Output only the lines below from the one containing "Ministerio de Educación podrá autorizar a las" to the one containing "será la unidad", exactly as written, both ends kept.
>>>
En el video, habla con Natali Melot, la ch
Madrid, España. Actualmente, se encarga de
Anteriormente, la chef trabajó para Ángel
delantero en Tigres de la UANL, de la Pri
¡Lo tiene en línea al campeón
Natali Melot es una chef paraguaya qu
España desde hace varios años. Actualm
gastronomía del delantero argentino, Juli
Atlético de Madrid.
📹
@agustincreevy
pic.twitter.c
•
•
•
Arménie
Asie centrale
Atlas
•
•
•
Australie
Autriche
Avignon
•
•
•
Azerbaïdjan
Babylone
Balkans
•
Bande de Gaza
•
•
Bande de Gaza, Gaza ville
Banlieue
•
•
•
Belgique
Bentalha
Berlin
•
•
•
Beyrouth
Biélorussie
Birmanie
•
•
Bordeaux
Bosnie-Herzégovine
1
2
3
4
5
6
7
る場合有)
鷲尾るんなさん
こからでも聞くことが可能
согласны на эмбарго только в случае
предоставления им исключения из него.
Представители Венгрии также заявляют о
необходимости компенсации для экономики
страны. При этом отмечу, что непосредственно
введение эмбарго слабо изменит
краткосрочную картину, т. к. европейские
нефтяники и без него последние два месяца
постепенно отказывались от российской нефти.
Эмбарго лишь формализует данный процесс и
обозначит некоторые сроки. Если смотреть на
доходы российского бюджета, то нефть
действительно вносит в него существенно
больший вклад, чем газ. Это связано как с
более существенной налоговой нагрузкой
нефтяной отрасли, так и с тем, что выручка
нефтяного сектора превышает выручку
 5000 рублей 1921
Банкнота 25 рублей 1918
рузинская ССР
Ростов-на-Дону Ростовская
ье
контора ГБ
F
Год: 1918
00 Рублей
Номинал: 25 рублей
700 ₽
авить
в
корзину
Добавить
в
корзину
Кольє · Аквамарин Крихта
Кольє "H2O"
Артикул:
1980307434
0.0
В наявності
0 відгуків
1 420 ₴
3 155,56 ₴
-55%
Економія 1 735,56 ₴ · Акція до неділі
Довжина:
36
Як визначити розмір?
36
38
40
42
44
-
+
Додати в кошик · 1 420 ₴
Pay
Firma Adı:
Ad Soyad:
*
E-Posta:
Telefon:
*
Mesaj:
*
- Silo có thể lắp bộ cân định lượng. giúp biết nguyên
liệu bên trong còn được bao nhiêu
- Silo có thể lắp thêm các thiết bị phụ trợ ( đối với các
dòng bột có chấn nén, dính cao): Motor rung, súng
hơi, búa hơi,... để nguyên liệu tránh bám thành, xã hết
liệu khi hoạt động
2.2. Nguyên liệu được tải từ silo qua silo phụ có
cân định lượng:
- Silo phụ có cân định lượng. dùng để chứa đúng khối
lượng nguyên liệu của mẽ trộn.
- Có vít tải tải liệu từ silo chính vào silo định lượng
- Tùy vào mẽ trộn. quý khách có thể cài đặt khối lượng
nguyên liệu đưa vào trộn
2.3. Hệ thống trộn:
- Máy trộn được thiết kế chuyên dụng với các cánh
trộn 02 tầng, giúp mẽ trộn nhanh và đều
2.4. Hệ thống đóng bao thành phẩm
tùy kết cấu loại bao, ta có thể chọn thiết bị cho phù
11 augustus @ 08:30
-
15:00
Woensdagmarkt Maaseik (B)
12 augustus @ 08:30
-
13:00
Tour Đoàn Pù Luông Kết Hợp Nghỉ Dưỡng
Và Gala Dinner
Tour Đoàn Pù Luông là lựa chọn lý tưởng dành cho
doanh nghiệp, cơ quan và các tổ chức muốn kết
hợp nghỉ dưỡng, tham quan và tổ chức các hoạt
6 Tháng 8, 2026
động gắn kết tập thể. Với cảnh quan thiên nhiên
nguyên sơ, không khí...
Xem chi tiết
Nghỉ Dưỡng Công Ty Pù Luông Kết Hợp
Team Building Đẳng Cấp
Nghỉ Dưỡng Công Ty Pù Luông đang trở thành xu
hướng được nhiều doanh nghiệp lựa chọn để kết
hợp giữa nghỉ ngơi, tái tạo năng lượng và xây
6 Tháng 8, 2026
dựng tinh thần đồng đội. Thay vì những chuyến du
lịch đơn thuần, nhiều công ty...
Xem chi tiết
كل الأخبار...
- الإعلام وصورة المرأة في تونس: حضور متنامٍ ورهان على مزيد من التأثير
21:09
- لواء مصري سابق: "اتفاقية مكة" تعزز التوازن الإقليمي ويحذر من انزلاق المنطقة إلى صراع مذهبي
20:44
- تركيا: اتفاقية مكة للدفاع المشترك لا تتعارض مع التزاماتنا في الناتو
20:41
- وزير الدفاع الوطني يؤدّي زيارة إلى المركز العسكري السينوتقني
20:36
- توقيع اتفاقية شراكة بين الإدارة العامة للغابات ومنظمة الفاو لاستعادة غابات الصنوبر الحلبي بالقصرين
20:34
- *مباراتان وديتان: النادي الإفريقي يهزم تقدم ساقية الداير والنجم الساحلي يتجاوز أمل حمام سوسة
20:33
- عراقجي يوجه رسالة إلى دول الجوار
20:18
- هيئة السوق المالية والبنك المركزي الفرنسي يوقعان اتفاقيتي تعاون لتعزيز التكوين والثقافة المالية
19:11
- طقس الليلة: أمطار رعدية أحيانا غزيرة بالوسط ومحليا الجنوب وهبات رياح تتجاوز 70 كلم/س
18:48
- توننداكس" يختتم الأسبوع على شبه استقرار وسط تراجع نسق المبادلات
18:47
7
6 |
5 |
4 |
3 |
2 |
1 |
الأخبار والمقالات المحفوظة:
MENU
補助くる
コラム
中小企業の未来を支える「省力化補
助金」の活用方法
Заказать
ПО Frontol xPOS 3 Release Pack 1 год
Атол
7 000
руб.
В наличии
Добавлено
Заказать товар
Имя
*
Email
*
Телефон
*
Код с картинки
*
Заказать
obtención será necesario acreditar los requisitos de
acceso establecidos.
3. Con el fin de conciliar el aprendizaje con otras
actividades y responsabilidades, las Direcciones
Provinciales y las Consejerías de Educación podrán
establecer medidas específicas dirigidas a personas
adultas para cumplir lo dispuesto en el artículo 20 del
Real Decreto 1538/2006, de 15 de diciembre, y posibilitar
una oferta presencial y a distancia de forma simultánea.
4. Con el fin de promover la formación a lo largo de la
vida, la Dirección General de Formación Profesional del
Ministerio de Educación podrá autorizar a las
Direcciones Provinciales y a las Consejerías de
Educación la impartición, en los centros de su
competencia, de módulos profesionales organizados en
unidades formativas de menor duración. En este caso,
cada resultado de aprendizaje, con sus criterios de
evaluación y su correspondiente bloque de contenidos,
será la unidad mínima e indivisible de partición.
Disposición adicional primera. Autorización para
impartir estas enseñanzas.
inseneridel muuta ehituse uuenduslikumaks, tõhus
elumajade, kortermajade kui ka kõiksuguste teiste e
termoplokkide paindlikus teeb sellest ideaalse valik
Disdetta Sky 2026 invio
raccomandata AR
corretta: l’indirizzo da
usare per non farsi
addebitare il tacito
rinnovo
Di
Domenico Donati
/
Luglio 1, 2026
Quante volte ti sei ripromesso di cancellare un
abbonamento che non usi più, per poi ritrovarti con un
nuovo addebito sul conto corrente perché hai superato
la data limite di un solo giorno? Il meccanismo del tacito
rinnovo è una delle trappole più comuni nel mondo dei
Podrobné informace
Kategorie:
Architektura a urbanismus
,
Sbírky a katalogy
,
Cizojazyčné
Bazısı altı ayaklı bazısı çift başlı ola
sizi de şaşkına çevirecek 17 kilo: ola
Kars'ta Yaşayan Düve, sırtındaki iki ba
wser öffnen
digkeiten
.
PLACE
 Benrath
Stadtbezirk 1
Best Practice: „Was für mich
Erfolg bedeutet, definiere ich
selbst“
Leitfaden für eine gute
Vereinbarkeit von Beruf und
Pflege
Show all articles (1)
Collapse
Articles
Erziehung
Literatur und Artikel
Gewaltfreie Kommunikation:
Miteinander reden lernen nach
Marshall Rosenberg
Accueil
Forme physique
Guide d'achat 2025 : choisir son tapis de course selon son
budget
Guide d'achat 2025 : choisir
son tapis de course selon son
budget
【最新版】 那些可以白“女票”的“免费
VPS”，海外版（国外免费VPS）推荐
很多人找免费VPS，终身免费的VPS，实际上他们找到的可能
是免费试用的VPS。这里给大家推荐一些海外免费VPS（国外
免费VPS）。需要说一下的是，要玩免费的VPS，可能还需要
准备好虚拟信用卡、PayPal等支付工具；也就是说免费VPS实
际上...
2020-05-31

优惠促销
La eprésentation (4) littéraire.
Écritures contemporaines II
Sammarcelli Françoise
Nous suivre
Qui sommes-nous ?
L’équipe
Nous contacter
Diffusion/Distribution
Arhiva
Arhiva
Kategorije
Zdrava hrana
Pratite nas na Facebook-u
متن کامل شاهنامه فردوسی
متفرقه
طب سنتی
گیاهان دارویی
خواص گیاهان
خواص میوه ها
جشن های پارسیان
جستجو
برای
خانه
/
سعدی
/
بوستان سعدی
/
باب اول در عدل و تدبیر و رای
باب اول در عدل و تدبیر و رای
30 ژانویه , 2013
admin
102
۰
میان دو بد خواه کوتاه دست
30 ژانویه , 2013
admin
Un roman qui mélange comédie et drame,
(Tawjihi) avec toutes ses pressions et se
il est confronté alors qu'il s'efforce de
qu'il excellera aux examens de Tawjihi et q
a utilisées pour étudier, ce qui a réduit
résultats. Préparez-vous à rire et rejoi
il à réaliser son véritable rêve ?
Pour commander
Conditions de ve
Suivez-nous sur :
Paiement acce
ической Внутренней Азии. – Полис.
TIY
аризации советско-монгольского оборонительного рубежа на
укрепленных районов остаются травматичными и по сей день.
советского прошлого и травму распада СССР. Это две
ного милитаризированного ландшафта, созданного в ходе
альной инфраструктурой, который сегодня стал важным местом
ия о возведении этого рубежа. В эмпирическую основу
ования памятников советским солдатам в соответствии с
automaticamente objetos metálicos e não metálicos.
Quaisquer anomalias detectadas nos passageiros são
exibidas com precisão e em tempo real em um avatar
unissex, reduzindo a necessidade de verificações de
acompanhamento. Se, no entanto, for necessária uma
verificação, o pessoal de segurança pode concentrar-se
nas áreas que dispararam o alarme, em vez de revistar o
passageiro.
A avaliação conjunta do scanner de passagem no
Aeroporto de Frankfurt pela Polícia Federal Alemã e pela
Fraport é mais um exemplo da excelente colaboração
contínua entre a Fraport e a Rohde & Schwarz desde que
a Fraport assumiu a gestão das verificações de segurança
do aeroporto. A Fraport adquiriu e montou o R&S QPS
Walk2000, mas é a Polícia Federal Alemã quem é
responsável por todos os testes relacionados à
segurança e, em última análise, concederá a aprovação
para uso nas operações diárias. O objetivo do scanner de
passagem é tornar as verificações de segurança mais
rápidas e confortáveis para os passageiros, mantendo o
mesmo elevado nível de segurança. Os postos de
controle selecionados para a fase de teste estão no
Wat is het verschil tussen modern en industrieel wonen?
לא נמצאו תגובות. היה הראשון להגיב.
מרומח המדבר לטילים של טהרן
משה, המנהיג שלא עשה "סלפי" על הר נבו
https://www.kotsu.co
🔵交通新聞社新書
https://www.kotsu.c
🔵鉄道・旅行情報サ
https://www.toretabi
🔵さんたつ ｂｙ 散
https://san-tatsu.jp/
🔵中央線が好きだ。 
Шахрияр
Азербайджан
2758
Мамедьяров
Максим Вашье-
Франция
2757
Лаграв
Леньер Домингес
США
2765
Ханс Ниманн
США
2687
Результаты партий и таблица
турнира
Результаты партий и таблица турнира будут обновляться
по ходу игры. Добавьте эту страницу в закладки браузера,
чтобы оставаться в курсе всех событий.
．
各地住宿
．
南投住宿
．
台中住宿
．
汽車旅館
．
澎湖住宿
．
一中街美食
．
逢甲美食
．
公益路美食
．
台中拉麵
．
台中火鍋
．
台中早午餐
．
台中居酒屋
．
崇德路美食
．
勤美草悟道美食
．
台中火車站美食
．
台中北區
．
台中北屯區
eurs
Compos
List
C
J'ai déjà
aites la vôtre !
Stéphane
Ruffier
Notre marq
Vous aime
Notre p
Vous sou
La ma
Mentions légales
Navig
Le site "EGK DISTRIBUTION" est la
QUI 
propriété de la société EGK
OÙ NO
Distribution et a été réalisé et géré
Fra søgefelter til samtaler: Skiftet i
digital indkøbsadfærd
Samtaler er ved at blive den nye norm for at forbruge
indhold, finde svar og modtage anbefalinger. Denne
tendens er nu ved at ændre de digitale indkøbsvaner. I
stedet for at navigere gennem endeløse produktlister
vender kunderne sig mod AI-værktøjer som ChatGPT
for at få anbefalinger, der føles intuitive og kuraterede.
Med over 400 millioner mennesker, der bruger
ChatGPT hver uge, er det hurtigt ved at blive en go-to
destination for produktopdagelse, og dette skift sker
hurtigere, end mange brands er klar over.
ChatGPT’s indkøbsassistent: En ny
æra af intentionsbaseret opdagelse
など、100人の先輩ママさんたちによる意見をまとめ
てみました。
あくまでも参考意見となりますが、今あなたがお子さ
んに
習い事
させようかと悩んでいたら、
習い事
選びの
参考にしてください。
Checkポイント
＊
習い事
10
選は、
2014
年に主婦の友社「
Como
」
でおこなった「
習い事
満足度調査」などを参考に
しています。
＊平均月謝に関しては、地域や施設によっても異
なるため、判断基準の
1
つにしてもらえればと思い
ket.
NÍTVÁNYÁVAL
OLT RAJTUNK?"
<<<
TASK RESPONSE –
Ministerio de Educación podrá autorizar a las
Direcciones Provinciales y a las Consejerías de
Educación la impartición, en los centros de su
competencia, de módulos profesionales organizados en
unidades formativas de menor duración. En este caso,
cada resultado de aprendizaje, con sus criterios de
evaluación y su correspondiente bloque de contenidos,
será la unidad mínima e indivisible de partición.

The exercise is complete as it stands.